# [Text segment]
§
These requests are processed on the server in an HttpHandler, which is passed in createContext in the function shown above. An implementation of the HttpHandler is relatively easy to do for the application:
public class TzDataService implements HttpHandler { private static final String URL_PATTERN = "/bylonlat/([-+]?[0-9]*\\.?[0-9]*)/([-+]?[0-9]*\\.?[0-9]*$)"; private TzDataShpFileReadAndLocate tzdata; private final Pattern urlPattern; public TzDataService(TzDataShpFileReadAndLocate tzdata) { this.tzdata = tzdata; this.urlPattern = Pattern.compile(URL_PATTERN); } /** * HTTP handler to compute the timezone id. * The input values lon and lat are taken from the * request path "bylonlat/{lon}/{lat}". * The response body contains the computed timezone id. */ @Override public void handle(HttpExchange httpExchange) throws IOException { if ("GET".equals(httpExchange.getRequestMethod())) { String path = httpExchange.getRequestURI().getPath(); Matcher matcher = urlPattern.matcher(path); if (matcher.find()) { try { double x = Double.parseDouble(matcher.group(1)); double y = Double.parseDouble(matcher.group(2)); String tzid = tzdata.process(x, y); if (tzid.length() == 0) { tzid = TzDataEtc.tzNameFromLon(x); } final byte[] body = tzid.getBytes(StandardCharsets.UTF_8); httpExchange.sendResponseHeaders(200, body.length); OutputStream outputStream = httpExchange.getResponseBody(); outputStream.write(body); outputStream.flush(); outputStream.close(); } catch (NumberFormatException e) { httpExchange.sendResponseHeaders(400, -1); } } else { httpExchange.sendResponseHeaders(400, -1); } } } // ... }
The main function is still missing to complete the program. It takes care of loading the shapefile once and starting the server created by createHttpServer. My implementation binds the server to port 28100. Of course you can use other ports as well.
§
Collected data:
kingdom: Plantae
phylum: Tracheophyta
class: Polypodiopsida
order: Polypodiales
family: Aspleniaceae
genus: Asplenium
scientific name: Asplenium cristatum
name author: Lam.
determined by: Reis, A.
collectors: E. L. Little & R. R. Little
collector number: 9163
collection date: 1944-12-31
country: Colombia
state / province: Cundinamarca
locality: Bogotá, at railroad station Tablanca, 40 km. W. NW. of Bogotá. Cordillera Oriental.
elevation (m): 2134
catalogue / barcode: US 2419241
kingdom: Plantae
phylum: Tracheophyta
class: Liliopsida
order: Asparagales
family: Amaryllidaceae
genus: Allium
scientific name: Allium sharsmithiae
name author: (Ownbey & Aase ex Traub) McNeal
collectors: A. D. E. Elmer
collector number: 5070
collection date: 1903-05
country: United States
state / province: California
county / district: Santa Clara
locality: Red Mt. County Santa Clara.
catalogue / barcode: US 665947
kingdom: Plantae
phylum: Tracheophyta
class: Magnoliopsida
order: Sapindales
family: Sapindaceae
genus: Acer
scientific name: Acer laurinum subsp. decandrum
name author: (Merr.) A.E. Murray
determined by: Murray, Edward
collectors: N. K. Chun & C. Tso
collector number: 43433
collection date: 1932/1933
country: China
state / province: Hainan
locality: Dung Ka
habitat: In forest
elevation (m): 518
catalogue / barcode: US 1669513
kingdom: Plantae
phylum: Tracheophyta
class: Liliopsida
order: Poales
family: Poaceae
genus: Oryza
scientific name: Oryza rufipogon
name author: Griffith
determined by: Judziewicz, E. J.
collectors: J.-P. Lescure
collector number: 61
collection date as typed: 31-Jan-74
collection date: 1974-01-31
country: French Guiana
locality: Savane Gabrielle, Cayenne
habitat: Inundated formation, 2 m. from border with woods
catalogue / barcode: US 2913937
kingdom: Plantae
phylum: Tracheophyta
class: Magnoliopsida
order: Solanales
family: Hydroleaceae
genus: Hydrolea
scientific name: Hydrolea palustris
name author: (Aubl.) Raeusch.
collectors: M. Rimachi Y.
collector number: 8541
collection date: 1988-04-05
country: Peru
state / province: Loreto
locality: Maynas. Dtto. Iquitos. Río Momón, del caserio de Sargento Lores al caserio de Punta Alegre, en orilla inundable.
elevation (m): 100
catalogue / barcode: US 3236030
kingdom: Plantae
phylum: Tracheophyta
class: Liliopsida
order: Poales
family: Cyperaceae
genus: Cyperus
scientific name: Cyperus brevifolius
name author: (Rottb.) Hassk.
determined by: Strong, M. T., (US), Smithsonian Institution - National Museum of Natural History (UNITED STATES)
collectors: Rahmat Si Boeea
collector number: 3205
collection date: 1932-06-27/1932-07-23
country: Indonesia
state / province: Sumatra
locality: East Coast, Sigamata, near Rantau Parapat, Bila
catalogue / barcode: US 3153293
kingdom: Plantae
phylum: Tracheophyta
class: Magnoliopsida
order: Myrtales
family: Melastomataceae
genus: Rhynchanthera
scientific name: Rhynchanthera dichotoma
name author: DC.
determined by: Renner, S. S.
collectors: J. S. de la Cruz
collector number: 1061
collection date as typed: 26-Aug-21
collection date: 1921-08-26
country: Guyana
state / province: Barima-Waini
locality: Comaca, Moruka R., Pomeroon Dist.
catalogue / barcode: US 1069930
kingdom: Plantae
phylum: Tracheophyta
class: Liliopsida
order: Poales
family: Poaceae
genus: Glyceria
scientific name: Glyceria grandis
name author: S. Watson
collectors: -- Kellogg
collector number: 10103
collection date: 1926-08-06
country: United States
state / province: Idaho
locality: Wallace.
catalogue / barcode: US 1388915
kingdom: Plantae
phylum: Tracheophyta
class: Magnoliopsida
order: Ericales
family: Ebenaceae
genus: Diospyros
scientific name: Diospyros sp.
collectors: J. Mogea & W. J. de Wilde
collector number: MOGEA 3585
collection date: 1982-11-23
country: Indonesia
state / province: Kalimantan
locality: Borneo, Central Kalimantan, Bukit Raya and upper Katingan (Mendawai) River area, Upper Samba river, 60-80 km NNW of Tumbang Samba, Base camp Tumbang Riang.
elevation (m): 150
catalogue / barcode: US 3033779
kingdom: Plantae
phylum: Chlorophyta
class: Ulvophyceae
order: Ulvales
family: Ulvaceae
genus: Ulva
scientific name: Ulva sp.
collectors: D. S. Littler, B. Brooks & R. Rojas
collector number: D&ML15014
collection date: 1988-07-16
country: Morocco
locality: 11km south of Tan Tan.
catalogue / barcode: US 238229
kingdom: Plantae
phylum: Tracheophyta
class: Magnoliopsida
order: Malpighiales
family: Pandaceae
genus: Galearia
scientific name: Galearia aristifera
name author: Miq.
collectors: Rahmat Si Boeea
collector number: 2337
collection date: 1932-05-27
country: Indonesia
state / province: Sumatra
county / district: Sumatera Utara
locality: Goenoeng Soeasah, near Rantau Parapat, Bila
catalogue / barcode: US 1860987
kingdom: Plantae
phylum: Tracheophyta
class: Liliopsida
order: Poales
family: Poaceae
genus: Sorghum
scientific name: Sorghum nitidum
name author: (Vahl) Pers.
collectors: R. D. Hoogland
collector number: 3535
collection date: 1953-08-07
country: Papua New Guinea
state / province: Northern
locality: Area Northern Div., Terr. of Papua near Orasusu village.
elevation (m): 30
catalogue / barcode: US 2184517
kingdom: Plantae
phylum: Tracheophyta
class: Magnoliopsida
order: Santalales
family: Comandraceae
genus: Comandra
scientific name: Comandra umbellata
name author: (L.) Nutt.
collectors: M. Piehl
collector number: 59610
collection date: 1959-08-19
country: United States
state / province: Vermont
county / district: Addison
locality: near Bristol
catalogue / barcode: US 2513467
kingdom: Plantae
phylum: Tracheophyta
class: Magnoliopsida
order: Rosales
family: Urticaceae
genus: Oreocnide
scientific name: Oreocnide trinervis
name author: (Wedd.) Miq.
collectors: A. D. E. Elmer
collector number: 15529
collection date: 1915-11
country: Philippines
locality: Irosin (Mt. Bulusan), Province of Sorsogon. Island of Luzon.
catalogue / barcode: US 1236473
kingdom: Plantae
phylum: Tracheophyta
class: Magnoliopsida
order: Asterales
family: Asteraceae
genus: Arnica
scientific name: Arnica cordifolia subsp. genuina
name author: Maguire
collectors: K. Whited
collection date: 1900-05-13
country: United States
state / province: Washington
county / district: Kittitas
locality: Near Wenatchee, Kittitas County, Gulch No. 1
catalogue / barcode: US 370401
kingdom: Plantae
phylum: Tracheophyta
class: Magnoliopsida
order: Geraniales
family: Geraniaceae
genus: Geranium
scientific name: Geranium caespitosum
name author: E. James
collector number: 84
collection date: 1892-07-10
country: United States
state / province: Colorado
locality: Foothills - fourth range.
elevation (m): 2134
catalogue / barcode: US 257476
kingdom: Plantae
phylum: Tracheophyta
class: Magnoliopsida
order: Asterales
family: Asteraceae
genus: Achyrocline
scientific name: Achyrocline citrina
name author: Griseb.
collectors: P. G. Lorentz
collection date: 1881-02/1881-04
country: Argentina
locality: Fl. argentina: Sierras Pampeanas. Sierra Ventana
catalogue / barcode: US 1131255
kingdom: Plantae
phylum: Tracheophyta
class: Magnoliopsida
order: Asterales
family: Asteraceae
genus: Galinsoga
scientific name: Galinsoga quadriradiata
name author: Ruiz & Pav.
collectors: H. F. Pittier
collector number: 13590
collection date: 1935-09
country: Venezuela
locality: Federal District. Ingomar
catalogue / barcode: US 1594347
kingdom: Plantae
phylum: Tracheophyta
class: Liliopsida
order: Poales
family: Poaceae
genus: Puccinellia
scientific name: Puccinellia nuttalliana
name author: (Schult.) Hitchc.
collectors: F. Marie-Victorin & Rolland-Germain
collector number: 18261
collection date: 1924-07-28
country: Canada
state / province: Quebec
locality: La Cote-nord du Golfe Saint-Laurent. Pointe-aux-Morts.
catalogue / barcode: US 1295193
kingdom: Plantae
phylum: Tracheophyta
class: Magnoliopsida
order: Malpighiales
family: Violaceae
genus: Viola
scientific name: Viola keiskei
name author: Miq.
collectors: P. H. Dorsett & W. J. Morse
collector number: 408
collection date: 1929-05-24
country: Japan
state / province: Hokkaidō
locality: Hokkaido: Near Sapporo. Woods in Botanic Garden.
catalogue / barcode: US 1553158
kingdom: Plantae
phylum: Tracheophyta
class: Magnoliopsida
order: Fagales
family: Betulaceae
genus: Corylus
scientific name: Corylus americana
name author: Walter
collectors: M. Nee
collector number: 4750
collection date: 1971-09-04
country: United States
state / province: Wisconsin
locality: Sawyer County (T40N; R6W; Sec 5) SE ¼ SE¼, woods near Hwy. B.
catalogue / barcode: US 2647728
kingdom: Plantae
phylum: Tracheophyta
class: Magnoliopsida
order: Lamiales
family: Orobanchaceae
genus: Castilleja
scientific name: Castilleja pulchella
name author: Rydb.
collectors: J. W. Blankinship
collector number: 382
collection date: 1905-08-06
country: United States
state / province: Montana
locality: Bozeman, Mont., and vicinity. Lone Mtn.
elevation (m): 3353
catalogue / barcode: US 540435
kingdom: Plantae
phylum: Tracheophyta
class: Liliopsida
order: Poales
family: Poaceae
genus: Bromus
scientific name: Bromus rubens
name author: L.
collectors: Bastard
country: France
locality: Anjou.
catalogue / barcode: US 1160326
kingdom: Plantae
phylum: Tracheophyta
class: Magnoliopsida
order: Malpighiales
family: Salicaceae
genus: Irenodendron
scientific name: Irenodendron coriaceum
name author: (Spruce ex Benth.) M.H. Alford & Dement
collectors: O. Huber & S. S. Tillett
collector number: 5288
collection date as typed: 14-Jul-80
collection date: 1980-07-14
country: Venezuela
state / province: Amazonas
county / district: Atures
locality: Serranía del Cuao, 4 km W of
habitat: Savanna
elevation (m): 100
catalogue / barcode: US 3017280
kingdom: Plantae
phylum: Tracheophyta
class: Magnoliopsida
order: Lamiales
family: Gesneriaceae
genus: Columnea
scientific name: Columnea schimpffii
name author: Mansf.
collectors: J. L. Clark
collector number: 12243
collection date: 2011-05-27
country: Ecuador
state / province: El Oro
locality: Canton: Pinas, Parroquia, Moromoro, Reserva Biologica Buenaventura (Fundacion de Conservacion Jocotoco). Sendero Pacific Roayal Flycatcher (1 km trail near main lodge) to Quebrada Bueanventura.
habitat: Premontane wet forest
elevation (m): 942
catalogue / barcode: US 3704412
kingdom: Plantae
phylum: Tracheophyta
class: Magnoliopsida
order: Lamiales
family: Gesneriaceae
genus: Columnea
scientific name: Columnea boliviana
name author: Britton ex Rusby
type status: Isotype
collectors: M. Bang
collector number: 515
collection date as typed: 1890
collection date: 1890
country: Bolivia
§
# [Exercise aim]
Continue the text on the Java timezone lookup server after its last sentence.

# [Written answer]
public static void main(String[] args) throws IOException { // Check and parse command line arguments // ... TzDataShpFileReadAndLocate tzdata = new TzDataShpFileReadAndLocate(); tzdata.openInputShapefile(args[0]); TzDataService service = new TzDataService(tzdata); HttpServer server = createHttpServer(28100, "/tz", service); server.start(); }
The server program requires the path to the shapefile as command line argument:
java -jar tzdataservice.jar /path/to/combined-shapefile-with-oceans.shp
Now you can enter a URL like http://localhost:28100/tz/bylonlat/9/50 into the browser. It should then answer the time zone for the coordinates longitude 9° East and latitude 50° North. Or you can use curl, the "Swiss army knife" for the web developer:
curl http://localhost:28100/tz/bylonlat/9/50 Europe/Berlin
A new test with cities15000.txt demonstrates the function of the web service. As expected the performance is worse than the direct call, but is still quite good with about 60 ms per query. In addition, the server is able to process simultaneous requests in multiple threads in parallel.
The web service has been running for several years stable on my website. It provides time zone information for the tool GEOPosition. It shows - in addition to the time zone - the coordinates, the altitude above sea level and the times for sunrise and sunset for any location on Earth. To be able to display the latter in local time, the knowledge of the exact time zone is required as well.
The complete software is available at Github. I works with the older shapefiles from efele.net as well as with the actual version from timezone-boundary-builder.